24 May 2013 - RAVI SHANKAR - Sitar Maestro


- Sitar Maestro -

G'day guys,

Ravi Shankar, known by the Beatles as 'The Godfather of world music', has died at the age of 92.

In a statement, Shankar's family said he had been in fragile health for several years and recently underwent heart-valve replacement surgery in California.
"Unfortunately, despite the best efforts of the surgeons and doctors taking care of him, his body was not able to withstand the strain of the surgery," his wife Sukanya and daughter Anoushka said.

"We were at his side when he passed away.
"Although it is a time for sorrow and sadness, it is also a time for all of us to give thanks and to be grateful that we were able to have him as a part of our lives."
"He will live forever in our hearts and in his music."

Shankar lived in both India and the United States. He is also survived by his daughter, Grammy-winning singer-songwriter Norah Jones, three grandchildren and four great-grandchildren.

Indian prime minister Manmohan Singh expressed his sadness over the death and hailed Shankar as "a national treasure and global ambassador of India's cultural heritage".

Shankar, perhaps best known for his work with the Beatles, was born into a high-caste Bengali Brahmin family in the Hindu holy city of Varanasi in northern India on April 7, 1920.

He taught close friend and late Beatle George Harrison to play the sitar and collaborated with him on several projects, including the groundbreaking Concert for Bangladesh in 1971.

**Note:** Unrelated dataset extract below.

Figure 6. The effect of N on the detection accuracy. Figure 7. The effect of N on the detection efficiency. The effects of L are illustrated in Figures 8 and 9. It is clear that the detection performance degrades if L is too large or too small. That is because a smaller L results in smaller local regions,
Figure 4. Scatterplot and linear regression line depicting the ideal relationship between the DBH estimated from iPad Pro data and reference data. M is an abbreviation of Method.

Shankar, who appeared at the 1967 Monterey Festival and Woodstock in 1969, was a three-time Grammy winner and had recently been nominated for a 2013 Grammy for his latest album, The Living Room Sessions, Part 1.

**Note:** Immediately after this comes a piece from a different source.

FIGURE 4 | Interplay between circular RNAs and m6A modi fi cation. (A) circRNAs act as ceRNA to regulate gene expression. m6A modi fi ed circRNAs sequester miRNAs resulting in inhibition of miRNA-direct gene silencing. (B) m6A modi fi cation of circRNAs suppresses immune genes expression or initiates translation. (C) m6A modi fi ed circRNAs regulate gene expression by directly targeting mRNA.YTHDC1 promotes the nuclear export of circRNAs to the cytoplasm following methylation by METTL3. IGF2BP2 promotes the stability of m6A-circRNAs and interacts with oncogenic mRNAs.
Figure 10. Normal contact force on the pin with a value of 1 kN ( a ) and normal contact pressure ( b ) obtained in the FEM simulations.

He was nominated for an Oscar in 1982 for his work on the film Gandhi, was a recipient of both India and France's highest civilian honours, and was awarded an honorary knighthood in Britain as well as a string of honorary degrees.

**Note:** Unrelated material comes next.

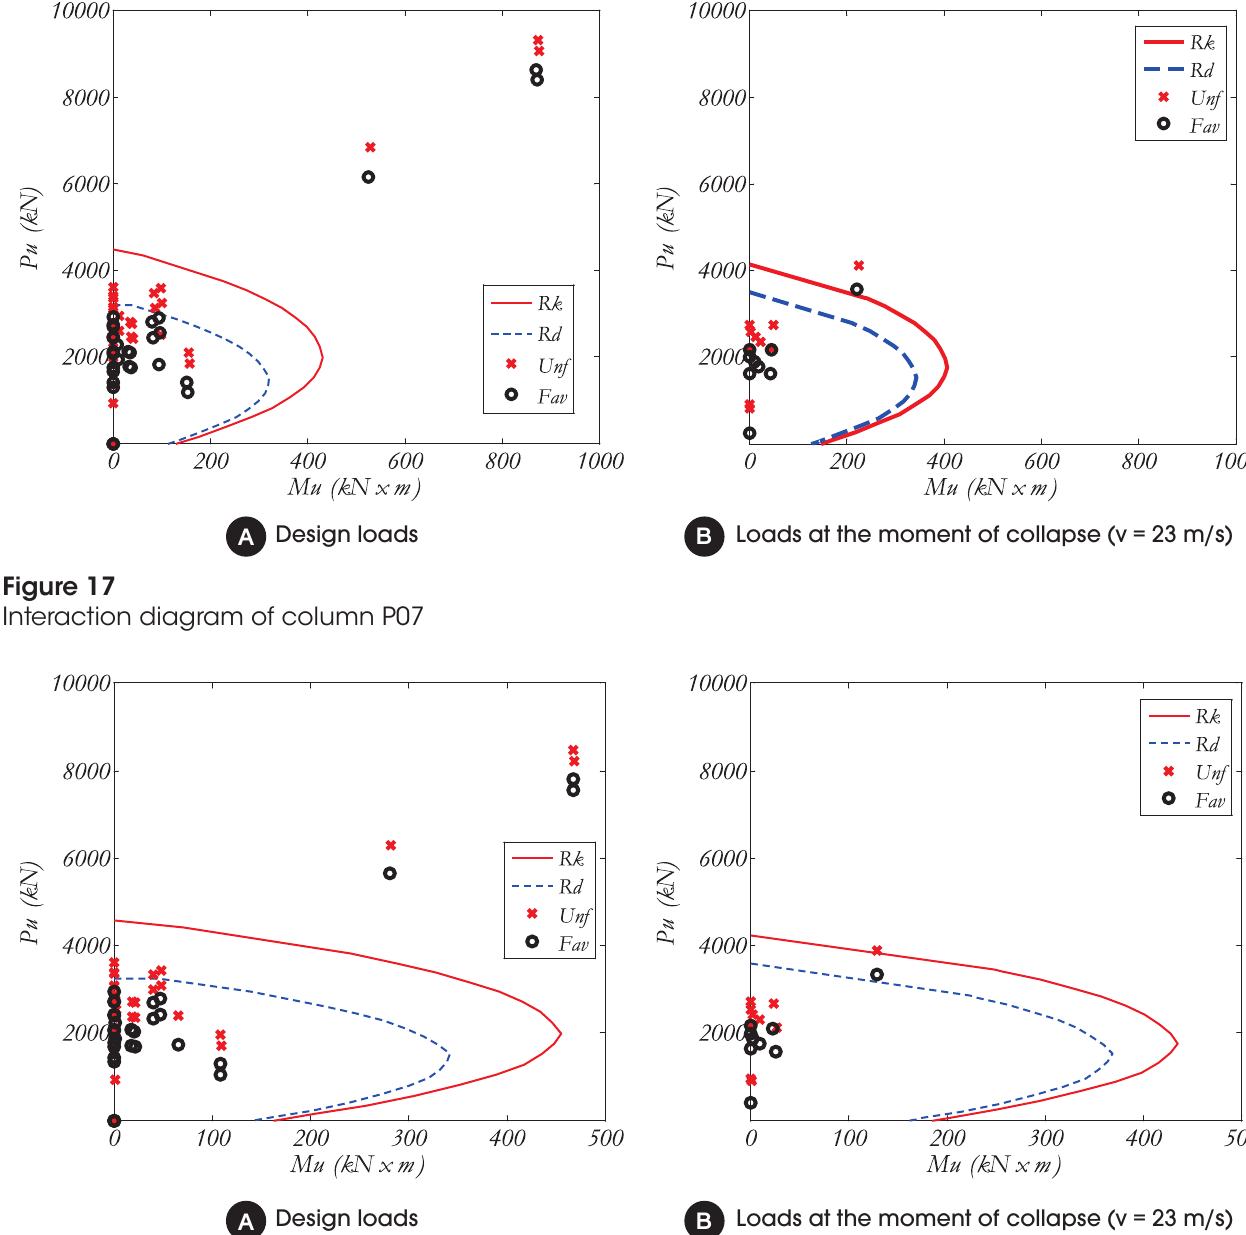
A Design loads B Loads at the moment of collapse (v = 23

Shankar, who also sat in India's upper house of parliament and set up a charitable foundation, once said Indian audiences did not always approve of his association with Western rock stars and he was also not comfortable with the fame it brought him.

"When I started working with George Harrison I became like a pop star myself," he told The Guardian newspaper in a June 2011 interview.
"Everywhere I went, I was recognised. I didn't like that at all."

"When George became my student, I got a new audience: the younger generation," Shankar told Rolling Stone in 1997. "And, of course, they came like a flood because the whole thing happened with the hippie movement and this interest in Indian culture. Unfortunately it got all mixed up with drugs and Kamasutra and all that. I was like a rock star . . . I never said one shouldn't take drugs or drink alcohol, but associating drugs with our music and culture, that's something I always fought. I was telling them to come without being high on drugs. I said, 'Give me the chance to make you high through our music,' which it does, really. I think it's good I made that stand, and that's why I'm still here today." 

Shankar was also a teacher to jazz icon John Coltrane, who was so influenced by the musician that he named his own son Ravi. 

As his popularity rose, Shankar performed at the Monterey Pop Festival in 1967 and Woodstock two years later. In 1971, Shankar and Harrison organized the Concert for Bangladesh, which helped raise money for refugees fleeing that country for India and set the example for future all-star benefits like Live Aid.

Now, you might like to listen to a magnificent song by Ravi's famous, and beautiful, daughter - Norah Jones:

'Come away with me'.


Clancy's comment: Thank you, Ravi. Loved ya work! Pax vobiscum.